'Non rispetta i turni', Ikea licenza madre di un disabile

29 Novembre, 2017, 10:23 | Autore: Nazario Acquaviva
  • Ikea Milano, a Corsico licenziata madre con figli piccoli perché non rispetta gli orari di lavoro

"Mi sono sempre adattata a tutte le richieste - racconta Marica - e ho detto di sì anche all'ultima, quella in cui mi hanno chiesto di cambiare reparto". All'Ikea di Corsico era stata assunta per lavorare al bistrot e Marica (come succede a moltissimi) ha incastrato i suoi orari di lavoro con i figli, con i loro ingressi a scuola, i rientri in tempo e soprattutto con le cure per il suo primogenito. Mamma single, separata, con due bambini, uno di 10 e l'altro di cinque anni e anche la madre ha problemi di salute.
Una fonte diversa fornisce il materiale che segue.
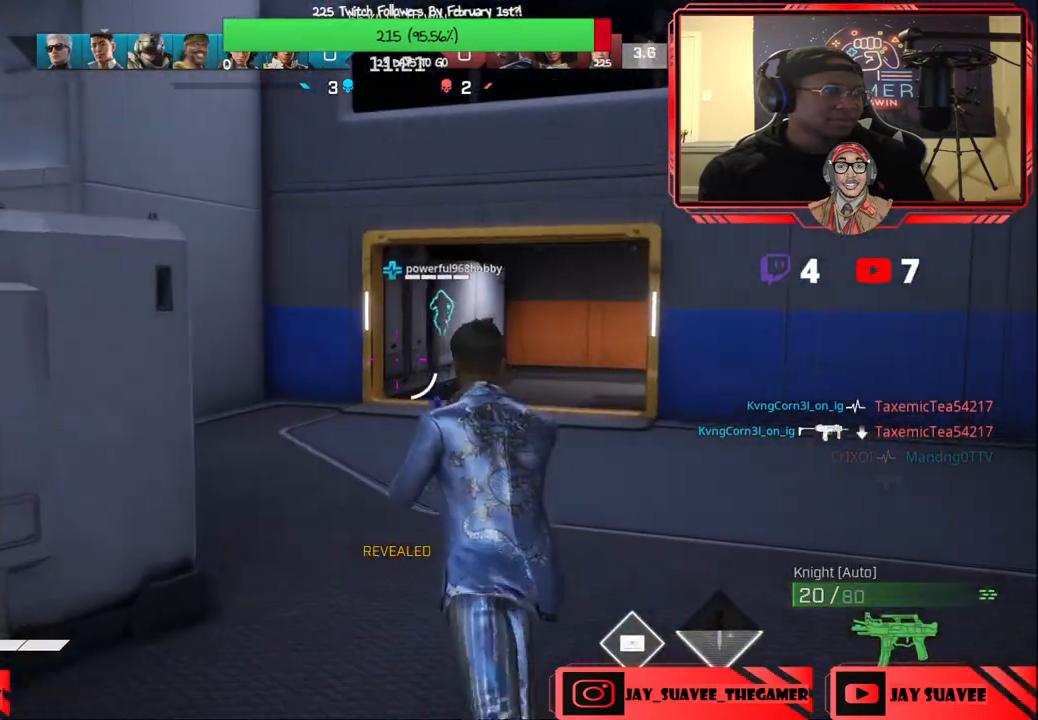
{"buttons": [], "left_stick": "up", "right_stick": "left", "events": [[167, "right_stick", "left"], [383, "right_stick", "center"], [467, "right_stick", "left"]]}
Quando l'azienda le ha chiesto di spostarsi al ristorante Marica (mai un richiamo, mai un appunto, nella sua carriera con l'azienda svedese) ha chiesto solo il diritto di riuscire a organizzarsi. All'inizio mi hanno detto di sì e che non ci sarebbero stati problemi. A Marica è stato contestato l'orario che faceva prima (con inizio alle 9 di mattina) e che aveva adottato nel nuovo reparto. "Allora ho deciso di fare gli orari che facevo nel vecchio posto".
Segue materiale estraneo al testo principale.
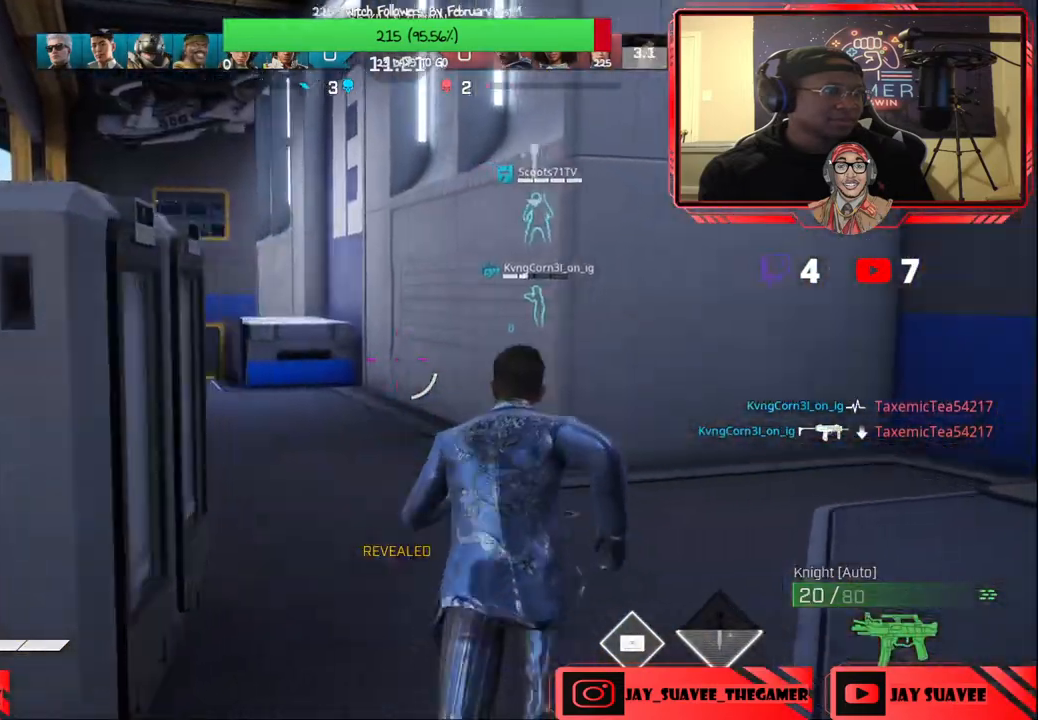
{"buttons": [], "left_stick": "up-right", "right_stick": "center", "events": [[100, "left_stick", "up-right"], [117, "right_stick", "center"]]}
Il licenziamento - Poco dopo la 39enne è stata sollevata dall'incarico. Una nuova organizzazione di vita lavorativa e privata che per Ricutti era complicato rispettare: proprio lei che usufruiva già della legge 104 che tutela l'assistenza, l'integrazione sociale e i diritti delle persone handicappate. Secondo l'azienda era "venuto meno il rapporto di fiducia in due occasioni in cui la dipendente si sarebbe presentata al lavoro in orari diversi da quelli previsti, una volta due ore in anticipo, l'altra due ore in ritardo". Il segretario milanese della Filcams Cgil, Marco Beretta, ha affermato in maniera molto critica nei confronti dell'azienda: "Ikea dà un segnale a tutti: se non rispetti gli orari, te ne vai". In questi anni Ikea ha cambiato pelle e questo episodio è un chiaro messaggio rivolto ai lavoratori.
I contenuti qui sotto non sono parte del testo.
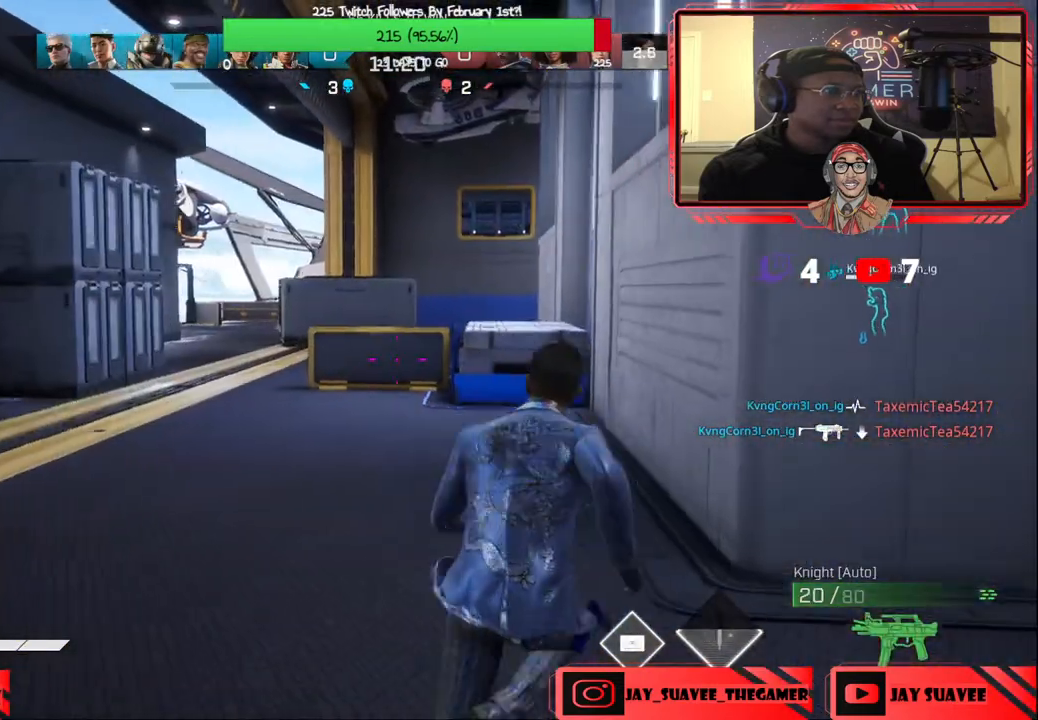
{"buttons": [], "left_stick": "up-right", "right_stick": "center", "events": [[233, "right_stick", "right"], [450, "right_stick", "center"]]}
Per sostenerla è partita subito la mobilitazione dei lavoratori, che per la giornata di oggi, 28 novembre, hanno organizzato una serie di assemblee e scioperi, uno dalle 11 alle 12 e uno dalle 17 alle 18, contro la decisione del colosso svedese dell'arredamento. In questi giorni il sindacato organizzerà dunque raccolte firme, presidi e volantinaggi.